Despite doing well in the Schneider Series of Air Races and winning the race and trophy outright in 1931 the Brittish had no contender capable of putting up a challenge over the MacPherson Course from London to Melbourne, Australia with its long overland stages until de Havilland stepped into the breach.

Sir McPherson Robertson, an Australian entrepreneur and philanthropist and owner of the confectionary company, MacRobertson's and co founder of MacRobertson Miller Airlines in 1934 sponsored the MacRobertson Air Race with the princely first price of $75,000. The race was to start in London and follow a set course with the finish being at the Flemington Race Course in Melbourne.

De Havilland, then one of the biggest manufacturers of aircraft in Britain offered to produce a racer capable of 322 km/h with the endurance and capability to complete the gruelling eleven thousand miles of mountains, desert and ocean that separated the two continents on condition that three orders were received. The aircraft were offered at a measly, even then, 5,000 pounds, barely enough to cover development cost. The sleek twin was to be named the DH.88 Comet.

The condition was met and three orders were received and de Havilland met the changeling schedule, testing only starting six weeks before the race was to commence. Five were eventually build. Sharing the starting line of seventeen aircraft that included among others two Fairy Fox converted bombers as well as the new Douglas DC-2 airliner were three distinctly coloured Comets one of which was the red DH.88, Grosvenor House piloted by Tom Campbell Black and Charles Scott.

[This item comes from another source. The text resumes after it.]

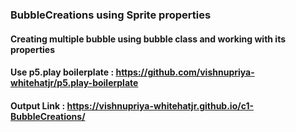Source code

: ### BubbleCreations using Sprite properties
#### Creating multiple bubble using bubble class and working with its properties

#### Use p5.play boilerplate : https://github.com/vishnupriya-whitehatjr/p5.play-boilerplate

#### Output Link : https://vishnupriya-whitehatjr.github.io/c1-BubbleCreations/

The DH.88 was of fairly conventional construction with the airframe constructed of wood and clad with spruce plywood whilst the wings were covered in fabric. The streamlined nose held the main fuel tanks and the low set central cockpit seated two side by side. Standard Gipsy Six engines as used in the Dragon Rapide but tuned for best performance drove the two position variable pitch propellers. The undercarriage was housed in the engine nacelles into which it withdrew upwards and backwards.

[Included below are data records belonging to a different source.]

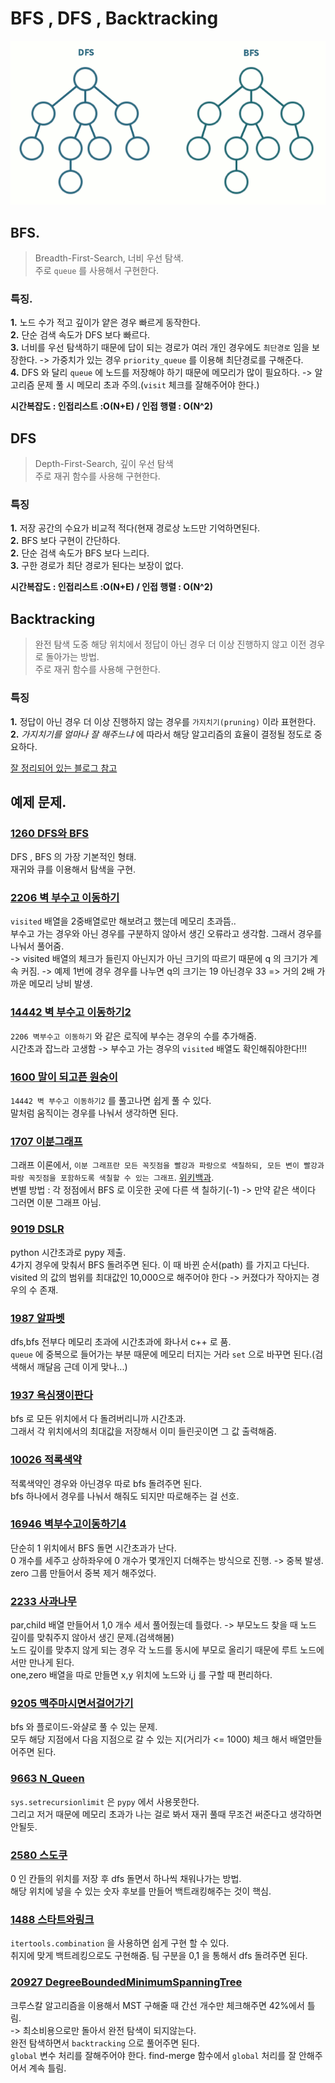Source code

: # BFS , DFS , Backtracking
![bfs_dfs](./image/bfs_dfs.gif)

## BFS.
> Breadth-First-Search, 너비 우선 탐색.  
> 주로 `queue` 를 사용해서 구현한다.  
### 특징. 
**1.** 노드 수가 적고 깊이가 얕은 경우 빠르게 동작한다.  
**2.** 단순 검색 속도가 DFS 보다 빠르다.  
**3.** 너비를 우선 탐색하기 때문에 답이 되는 경로가 여러 개인 경우에도 `최단경로` 임을 보장한다. -> 가중치가 있는 경우 `priority_queue` 를 이용해 최단경로를 구해준다.  
**4.** DFS 와 달리 `queue` 에 노드를 저장해야 하기 때문에 메모리가 많이 필요하다. -> 알고리즘 문제 풀 시 메모리 초과 주의.(`visit` 체크를 잘해주어야 한다.)   

**시간복잡도  : 인접리스트 :O(N+E) / 인접 행렬 : O(N^2)**
## DFS 
> Depth-First-Search, 깊이 우선 탐색  
> 주로 재귀 함수를 사용해 구현한다.  

### 특징
**1.** 저장 공간의 수요가 비교적 적다(현재 경로상 노드만 기억하면된다.  
**2.** BFS 보다 구현이 간단하다.  
**2.** 단순 검색 속도가 BFS 보다 느리다.  
**3.** 구한 경로가 최단 경로가 된다는 보장이 없다.  

**시간복잡도  : 인접리스트 :O(N+E) / 인접 행렬 : O(N^2)**  

## Backtracking
> 완전 탐색 도중 해당 위치에서 정답이 아닌 경우 더 이상 진행하지 않고 이전 경우로 돌아가는 방법.  
> 주로 재귀 함수를 사용해 구현한다.  

### 특징
**1.** 정답이 아닌 경우 더 이상 진행하지 않는 경우를 `가지치기(pruning)` 이라 표현한다.  
**2.** *가지치기를 얼마나 잘 해주느냐* 에 따라서 해당 알고리즘의 효율이 결정될 정도로 중요하다.  

[잘 정리되어 있는 블로그 참고](https://gmlwjd9405.github.io/2018/08/15/algorithm-bfs.html)

## 예제 문제.

### [1260 DFS와 BFS](./1260_DFS와BFS.py)
DFS , BFS 의 가장 기본적인 형태.  
재귀와 큐를 이용해서 탐색을 구현.  

### [2206 벽 부수고 이동하기](./2206_벽부수고이동하기.py)
`visited` 배열을 2중배열로만 해보려고 했는데 메모리 초과뜸..  
부수고 가는 경우와 아닌 경우를 구분하지 않아서 생긴 오류라고 생각함. 
그래서 경우를 나눠서 풀어줌.   
-> visited 배열의 체크가 들린지 아닌지가 아닌 크기의 따르기 때문에 q 의 크기가 계속 커짐.
-> 예제 1번에 경우 경우를 나누면 q의 크기는 19 아닌경우 33 => 거의 2배 가까운 메모리 낭비 발생.  

### [14442 벽 부수고 이동하기2](./14442_벽부수고이동하기2.py)
`2206 벽부수고 이동하기` 와 같은 로직에 부수는 경우의 수를 추가해줌.  
시간초과 잡느라 고생함 -> 부수고 가는 경우의 `visited` 배열도 확인해줘야한다!!!  

### [1600 말이 되고픈 원숭이](./1600_말이되고픈원숭이.py)
`14442 벽 부수고 이동하기2` 를 풀고나면 쉽게 풀 수 있다.  
말처럼 움직이는 경우를 나눠서 생각하면 된다.  

### [1707 이분그래프](./1707_이분그래프.py)
그래프 이론에서, `이분 그래프란 모든 꼭짓점을 빨강과 파랑으로 색칠하되, 모든 변이 빨강과 파랑 꼭짓점을 포함하도록 색칠할 수 있는 그래프`. [위키백과](https://ko.wikipedia.org/wiki/%EC%9D%B4%EB%B6%84_%EA%B7%B8%EB%9E%98%ED%94%84).  
변별 방법 : 각 정점에서 BFS 로 이웃한 곳에 다른 색 칠하기(-1) -> 만약 같은 색이다 그러면 이분 그래프 아님.  

### [9019 DSLR](./9019_DSLR.py)
python 시간초과로 pypy 제출.  
4가지 경우에 맞춰서 BFS 돌려주면 된다. 이 때 바뀐 순서(path) 를 가지고 다닌다.  
visited 의 값의 범위를 최대값인 10,000으로 해주어야 한다 -> 커졌다가 작아지는 경우의 수 존재.  

### [1987 알파벳](./1987_알파벳.py)
dfs,bfs 전부다 메모리 초과에 시간초과에 화나서 c++ 로 품.  
`queue` 에 중복으로 들어가는 부분 때문에 메모리 터지는 거라 `set` 으로 바꾸면 된다.(검색해서 깨달음 근데 이게 맞나...) 

### [1937 욕심쟁이판다](./1937_욕심쟁이판다.py)
bfs 로 모든 위치에서 다 돌려버리니까 시간초과.  
그래서 각 위치에서의 최대값을 저장해서 이미 들린곳이면 그 값 출력해줌.  

### [10026 적록색약](./10026_적록색약.py)
적록색약인 경우와 아닌경우 따로 bfs 돌려주면 된다.  
bfs 하나에서 경우를 나눠서 해줘도 되지만 따로해주는 걸 선호.  

### [16946 벽부수고이동하기4](./16946_벽부수고이동하기4.py) 
단순히 1 위치에서 BFS 돌면 시간초과가 난다.  
0 개수를 세주고 상하좌우에 0 개수가 몇개인지 더해주는 방식으로 진행. -> 중복 발생.  
zero 그룹 만들어서 중복 제거 해주었다.  

### [2233 사과나무](./2233_사과나무.py)
par,child 배열 만들어서 1,0 개수 세서 풀어줬는데 틀렸다. -> 부모노드 찾을 때 노드 깊이를 맞춰주지 않아서 생긴 문제.(검색해봄)  
노드 깊이를 맞추지 않게 되는 경우 각 노드를 동시에 부모로 올리기 때문에 루트 노드에서만 만나게 된다.  
one,zero 배열을 따로 만들면 x,y 위치에 노드와 i,j 를 구할 때 편리하다.  

### [9205 맥주마시면서걸어가기](./9205_맥주마시면서걸어가기_bfs.py)
bfs 와 플로이드-와샬로 풀 수 있는 문제.  
모두 해당 지점에서 다음 지점으로 갈 수 있는 지(거리가 <= 1000) 체크 해서 배열만들어주면 된다.  

### [9663 N_Queen](./9663_N_Queen.py)
`sys.setrecursionlimit` 은 `pypy` 에서 사용못한다.  
그리고 저거 때문에 메모리 초과가 나는 걸로 봐서 재귀 풀때 무조건 써준다고 생각하면 안될듯.  

### [2580 스도쿠](./2580_스도쿠.py)
0 인 칸들의 위치를 저장 후 dfs 돌면서 하나씩 채워나가는 방법.  
해당 위치에 넣을 수 있는 숫자 후보를 만들어 백트래킹해주는 것이 핵심. 

### [1488 스타트와링크](./1488_스타트와링크.py)
`itertools.combination` 을 사용하면 쉽게 구현 할 수 있다.  
취지에 맞게 백트레킹으로도 구현해줌. 팀 구분을 0,1 을 통해서 dfs 돌려주면 된다.  

### [20927 DegreeBoundedMinimumSpanningTree](20927_DegreeBoundedMinimumSpanningTree.py)
크루스칼 알고리즘을 이용해서 MST 구해줄 때 간선 개수만 체크해주면 42%에서 틀림.  
-> 최소비용으로만 돌아서 완전 탐색이 되지않는다.  
완전 탐색하면서 `backtracking` 으로 풀어주면 된다.  
`global` 변수 처리를 잘해주어야 한다. find-merge 함수에서 `global` 처리를 잘 안해주어서 계속 틀림.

Saturday October 20th 1934 and an estimated 60,000 people flocked to Mildenhall to witness the 6am start of the grand race. The sleek red DH.88 of Black and Scott crossed the starting line at 6.34am. At the start of the race they flew half an hour each whilst the other slept, eat or (imagine that today) smoked but as the race progressed this proofed to be not feasible and so the rest periods were at first cut to twenty and eventually to ten minutes.

Two days, 4 hours and 38 minutes later they arrived at Darwin where a huge crowd leaped the fences and rushed to the aircraft causing panic amongst the officials and police, as it seemed as if the aircraft was about to be smashed to pieces and the by then exhausted aviators were to be crushed by the crowd. For Scott and Black the race was however not over yet.

The last checkpoint, before reaching the finish line was at Charleville, which they reached at 10.40pm (GMT). They wearily and no doubt anxiously remembering the close shave with the unruly crowd at the previous stop climb from the cockpit. They were anxious to leave, knowing that the KLM entry was close on their tail but fate intervened as the their mechanics had to replace the two cylinder heads and the Comet was also experiencing oil pressure problems. They finally took of and then as fate would have it had to turn back when Scott noticed that the oil pressure was down on one of the engines. It took the frantic mechanics over an hour to rectify the fault before they again got airborne for the final estimated six hours of flying remaining.

With Melbourne in sight they headed for the Flemington Racecourse and the finishing line between two pylons, which they crossed at 200 feet and so confirm their win of the grueling race. Then they headed for Laverton and after having switched of the engines they shook hands, it was 5.35 am (GMT) and they had completed the course in two days and twenty-three hours. Numb and dazed and no doubt exhausted they were then flown back to the racecourse in a little Puss Moth where they were taken by car to the dias where the Lord Mayor, Sir Harold Gengoult-Smith welcomed them, saying: "You have thrilled the world and earned the Empires admiration and Australia's homage."

Black and Scott were indeed heroes, men who changed the world and made it a smaller place. There are others too that must be admired, those that have the foresight to conserve the rich heritage and for that we hold dear for if not for them DH.88 Comet, Grosvenor House will today not grace the skies.